### What you are asked to do
Print out the entries below with no edits.

### Source data
= = = = = = =
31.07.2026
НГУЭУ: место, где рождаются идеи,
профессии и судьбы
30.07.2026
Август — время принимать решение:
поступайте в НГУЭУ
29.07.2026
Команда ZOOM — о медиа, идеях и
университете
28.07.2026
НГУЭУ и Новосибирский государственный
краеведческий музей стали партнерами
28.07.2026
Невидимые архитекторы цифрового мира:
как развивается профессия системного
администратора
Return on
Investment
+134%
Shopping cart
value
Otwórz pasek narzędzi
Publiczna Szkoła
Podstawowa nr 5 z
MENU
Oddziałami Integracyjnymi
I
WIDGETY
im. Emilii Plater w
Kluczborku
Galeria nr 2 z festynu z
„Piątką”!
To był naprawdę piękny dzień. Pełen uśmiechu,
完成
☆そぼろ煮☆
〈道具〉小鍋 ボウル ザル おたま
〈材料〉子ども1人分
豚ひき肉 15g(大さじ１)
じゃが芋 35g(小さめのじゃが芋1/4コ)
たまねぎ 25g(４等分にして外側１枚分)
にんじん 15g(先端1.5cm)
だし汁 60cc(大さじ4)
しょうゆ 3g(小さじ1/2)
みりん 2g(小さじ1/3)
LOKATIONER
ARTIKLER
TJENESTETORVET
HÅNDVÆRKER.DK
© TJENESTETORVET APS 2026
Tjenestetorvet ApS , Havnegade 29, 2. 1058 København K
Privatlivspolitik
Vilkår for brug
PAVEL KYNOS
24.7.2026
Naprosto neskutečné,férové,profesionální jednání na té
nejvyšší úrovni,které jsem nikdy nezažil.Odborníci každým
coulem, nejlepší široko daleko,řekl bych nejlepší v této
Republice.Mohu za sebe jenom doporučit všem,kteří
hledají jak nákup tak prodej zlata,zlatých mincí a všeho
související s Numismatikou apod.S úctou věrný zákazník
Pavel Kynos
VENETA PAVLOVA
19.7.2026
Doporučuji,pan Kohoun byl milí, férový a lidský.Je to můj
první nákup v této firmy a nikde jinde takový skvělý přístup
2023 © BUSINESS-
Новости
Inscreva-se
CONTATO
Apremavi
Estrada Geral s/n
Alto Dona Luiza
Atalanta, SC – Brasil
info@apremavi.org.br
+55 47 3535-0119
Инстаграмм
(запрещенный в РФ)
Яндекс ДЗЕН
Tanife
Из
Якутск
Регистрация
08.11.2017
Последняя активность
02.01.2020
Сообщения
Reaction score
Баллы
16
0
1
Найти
= = = = = = =
### Task answer
31.07.2026
НГУЭУ: место, где рождаются идеи,
профессии и судьбы
30.07.2026
Август — время принимать решение:
поступайте в НГУЭУ
29.07.2026
Команда ZOOM — о медиа, идеях и
университете
28.07.2026
НГУЭУ и Новосибирский государственный
краеведческий музей стали партнерами
28.07.2026
Невидимые архитекторы цифрового мира:
как развивается профессия системного
администратора
Return on
Investment
+134%
Shopping cart
value
Otwórz pasek narzędzi
Publiczna Szkoła
Podstawowa nr 5 z
MENU
Oddziałami Integracyjnymi
I
WIDGETY
im. Emilii Plater w
Kluczborku
Galeria nr 2 z festynu z
„Piątką”!
To był naprawdę piękny dzień. Pełen uśmiechu,
完成
☆そぼろ煮☆
〈道具〉小鍋 ボウル ザル おたま
〈材料〉子ども1人分
豚ひき肉 15g(大さじ１)
じゃが芋 35g(小さめのじゃが芋1/4コ)
たまねぎ 25g(４等分にして外側１枚分)
にんじん 15g(先端1.5cm)
だし汁 60cc(大さじ4)
しょうゆ 3g(小さじ1/2)
みりん 2g(小さじ1/3)
LOKATIONER
ARTIKLER
TJENESTETORVET
HÅNDVÆRKER.DK
© TJENESTETORVET APS 2026
Tjenestetorvet ApS , Havnegade 29, 2. 1058 København K
Privatlivspolitik
Vilkår for brug
PAVEL KYNOS
24.7.2026
Naprosto neskutečné,férové,profesionální jednání na té
nejvyšší úrovni,které jsem nikdy nezažil.Odborníci každým
coulem, nejlepší široko daleko,řekl bych nejlepší v této
Republice.Mohu za sebe jenom doporučit všem,kteří
hledají jak nákup tak prodej zlata,zlatých mincí a všeho
související s Numismatikou apod.S úctou věrný zákazník
Pavel Kynos
VENETA PAVLOVA
19.7.2026
Doporučuji,pan Kohoun byl milí, férový a lidský.Je to můj
první nákup v této firmy a nikde jinde takový skvělý přístup
2023 © BUSINESS-
Новости
Inscreva-se
CONTATO
Apremavi
Estrada Geral s/n
Alto Dona Luiza
Atalanta, SC – Brasil
info@apremavi.org.br
+55 47 3535-0119
Инстаграмм
(запрещенный в РФ)
Яндекс ДЗЕН
Tanife
Из
Якутск
Регистрация
08.11.2017
Последняя активность
02.01.2020
Сообщения
Reaction score
Баллы
16
0
1
Найти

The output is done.